=== Begin Enclosure ===

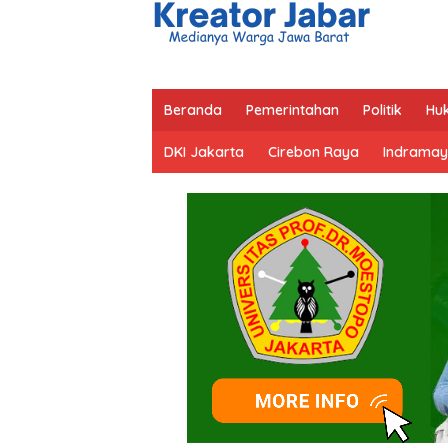
Beranda
Pemerintahan
Politik
Hu
DKI Jakarta
Cirebon Raya
Indramay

=== End Enclosure ===

> _AIM OF THE EXERCISE_
Reproduce the text of every row above verbatim, line for line, and leave the pictures out.

> _SOLUTION TO THIS EXERCISE_
Beranda
Pemerintahan
Politik
Hu
DKI Jakarta
Cirebon Raya
Indramay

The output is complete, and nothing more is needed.